| What the task requires |
Copy each of the items below line for line, reproducing every character without alteration.

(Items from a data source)
-- Opening Marker --
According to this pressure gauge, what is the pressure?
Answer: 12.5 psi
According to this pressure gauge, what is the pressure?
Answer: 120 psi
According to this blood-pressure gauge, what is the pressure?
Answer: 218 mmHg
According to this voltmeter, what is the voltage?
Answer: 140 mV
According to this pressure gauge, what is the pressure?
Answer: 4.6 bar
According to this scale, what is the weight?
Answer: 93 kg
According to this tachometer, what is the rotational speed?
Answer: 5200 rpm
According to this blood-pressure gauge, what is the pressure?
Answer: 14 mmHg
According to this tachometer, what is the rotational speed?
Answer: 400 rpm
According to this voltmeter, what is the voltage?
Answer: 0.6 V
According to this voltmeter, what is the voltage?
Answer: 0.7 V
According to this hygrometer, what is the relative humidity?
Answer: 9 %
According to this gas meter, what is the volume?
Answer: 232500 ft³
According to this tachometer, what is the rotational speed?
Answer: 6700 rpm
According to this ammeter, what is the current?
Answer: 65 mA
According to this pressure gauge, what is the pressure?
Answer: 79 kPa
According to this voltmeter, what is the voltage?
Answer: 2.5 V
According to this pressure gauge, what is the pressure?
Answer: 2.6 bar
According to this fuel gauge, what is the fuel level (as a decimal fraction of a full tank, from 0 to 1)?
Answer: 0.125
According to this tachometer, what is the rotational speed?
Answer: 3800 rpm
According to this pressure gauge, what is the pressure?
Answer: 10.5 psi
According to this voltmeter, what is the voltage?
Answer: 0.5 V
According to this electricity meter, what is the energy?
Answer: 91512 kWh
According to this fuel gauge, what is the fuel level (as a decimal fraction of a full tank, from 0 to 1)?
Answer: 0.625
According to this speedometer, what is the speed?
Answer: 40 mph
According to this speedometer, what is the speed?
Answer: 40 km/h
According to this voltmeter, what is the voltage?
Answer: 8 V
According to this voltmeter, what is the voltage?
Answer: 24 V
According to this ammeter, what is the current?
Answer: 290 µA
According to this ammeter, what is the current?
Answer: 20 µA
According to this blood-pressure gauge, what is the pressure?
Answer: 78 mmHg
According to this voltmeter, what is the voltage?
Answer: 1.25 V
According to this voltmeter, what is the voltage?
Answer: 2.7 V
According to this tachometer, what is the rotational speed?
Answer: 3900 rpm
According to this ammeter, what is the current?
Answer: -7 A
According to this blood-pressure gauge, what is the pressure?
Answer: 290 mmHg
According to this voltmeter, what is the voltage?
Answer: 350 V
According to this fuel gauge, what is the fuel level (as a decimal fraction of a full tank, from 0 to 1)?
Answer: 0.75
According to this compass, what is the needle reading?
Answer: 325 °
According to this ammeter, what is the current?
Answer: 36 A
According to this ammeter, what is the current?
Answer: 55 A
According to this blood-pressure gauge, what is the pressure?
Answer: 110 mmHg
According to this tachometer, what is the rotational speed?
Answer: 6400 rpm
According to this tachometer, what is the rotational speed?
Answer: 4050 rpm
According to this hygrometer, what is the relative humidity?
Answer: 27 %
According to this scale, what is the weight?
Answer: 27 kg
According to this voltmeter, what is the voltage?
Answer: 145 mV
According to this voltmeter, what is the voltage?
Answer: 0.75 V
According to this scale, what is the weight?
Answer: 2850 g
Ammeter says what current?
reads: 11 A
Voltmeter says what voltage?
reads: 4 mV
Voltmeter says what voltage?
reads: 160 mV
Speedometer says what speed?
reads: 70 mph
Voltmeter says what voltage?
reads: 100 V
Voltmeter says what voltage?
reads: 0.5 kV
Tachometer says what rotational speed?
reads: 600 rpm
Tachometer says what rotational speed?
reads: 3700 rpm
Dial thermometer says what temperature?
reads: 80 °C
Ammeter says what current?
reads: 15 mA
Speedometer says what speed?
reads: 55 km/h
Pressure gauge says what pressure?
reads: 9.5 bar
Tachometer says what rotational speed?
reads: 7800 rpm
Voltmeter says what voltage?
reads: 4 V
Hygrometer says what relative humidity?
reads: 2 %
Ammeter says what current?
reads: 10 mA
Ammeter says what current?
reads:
-- Closing Marker --
| Written solution |
According to this pressure gauge, what is the pressure?
Answer: 12.5 psi
According to this pressure gauge, what is the pressure?
Answer: 120 psi
According to this blood-pressure gauge, what is the pressure?
Answer: 218 mmHg
According to this voltmeter, what is the voltage?
Answer: 140 mV
According to this pressure gauge, what is the pressure?
Answer: 4.6 bar
According to this scale, what is the weight?
Answer: 93 kg
According to this tachometer, what is the rotational speed?
Answer: 5200 rpm
According to this blood-pressure gauge, what is the pressure?
Answer: 14 mmHg
According to this tachometer, what is the rotational speed?
Answer: 400 rpm
According to this voltmeter, what is the voltage?
Answer: 0.6 V
According to this voltmeter, what is the voltage?
Answer: 0.7 V
According to this hygrometer, what is the relative humidity?
Answer: 9 %
According to this gas meter, what is the volume?
Answer: 232500 ft³
According to this tachometer, what is the rotational speed?
Answer: 6700 rpm
According to this ammeter, what is the current?
Answer: 65 mA
According to this pressure gauge, what is the pressure?
Answer: 79 kPa
According to this voltmeter, what is the voltage?
Answer: 2.5 V
According to this pressure gauge, what is the pressure?
Answer: 2.6 bar
According to this fuel gauge, what is the fuel level (as a decimal fraction of a full tank, from 0 to 1)?
Answer: 0.125
According to this tachometer, what is the rotational speed?
Answer: 3800 rpm
According to this pressure gauge, what is the pressure?
Answer: 10.5 psi
According to this voltmeter, what is the voltage?
Answer: 0.5 V
According to this electricity meter, what is the energy?
Answer: 91512 kWh
According to this fuel gauge, what is the fuel level (as a decimal fraction of a full tank, from 0 to 1)?
Answer: 0.625
According to this speedometer, what is the speed?
Answer: 40 mph
According to this speedometer, what is the speed?
Answer: 40 km/h
According to this voltmeter, what is the voltage?
Answer: 8 V
According to this voltmeter, what is the voltage?
Answer: 24 V
According to this ammeter, what is the current?
Answer: 290 µA
According to this ammeter, what is the current?
Answer: 20 µA
According to this blood-pressure gauge, what is the pressure?
Answer: 78 mmHg
According to this voltmeter, what is the voltage?
Answer: 1.25 V
According to this voltmeter, what is the voltage?
Answer: 2.7 V
According to this tachometer, what is the rotational speed?
Answer: 3900 rpm
According to this ammeter, what is the current?
Answer: -7 A
According to this blood-pressure gauge, what is the pressure?
Answer: 290 mmHg
According to this voltmeter, what is the voltage?
Answer: 350 V
According to this fuel gauge, what is the fuel level (as a decimal fraction of a full tank, from 0 to 1)?
Answer: 0.75
According to this compass, what is the needle reading?
Answer: 325 °
According to this ammeter, what is the current?
Answer: 36 A
According to this ammeter, what is the current?
Answer: 55 A
According to this blood-pressure gauge, what is the pressure?
Answer: 110 mmHg
According to this tachometer, what is the rotational speed?
Answer: 6400 rpm
According to this tachometer, what is the rotational speed?
Answer: 4050 rpm
According to this hygrometer, what is the relative humidity?
Answer: 27 %
According to this scale, what is the weight?
Answer: 27 kg
According to this voltmeter, what is the voltage?
Answer: 145 mV
According to this voltmeter, what is the voltage?
Answer: 0.75 V
According to this scale, what is the weight?
Answer: 2850 g
Ammeter says what current?
reads: 11 A
Voltmeter says what voltage?
reads: 4 mV
Voltmeter says what voltage?
reads: 160 mV
Speedometer says what speed?
reads: 70 mph
Voltmeter says what voltage?
reads: 100 V
Voltmeter says what voltage?
reads: 0.5 kV
Tachometer says what rotational speed?
reads: 600 rpm
Tachometer says what rotational speed?
reads: 3700 rpm
Dial thermometer says what temperature?
reads: 80 °C
Ammeter says what current?
reads: 15 mA
Speedometer says what speed?
reads: 55 km/h
Pressure gauge says what pressure?
reads: 9.5 bar
Tachometer says what rotational speed?
reads: 7800 rpm
Voltmeter says what voltage?
reads: 4 V
Hygrometer says what relative humidity?
reads: 2 %
Ammeter says what current?
reads: 10 mA
Ammeter says what current?
reads:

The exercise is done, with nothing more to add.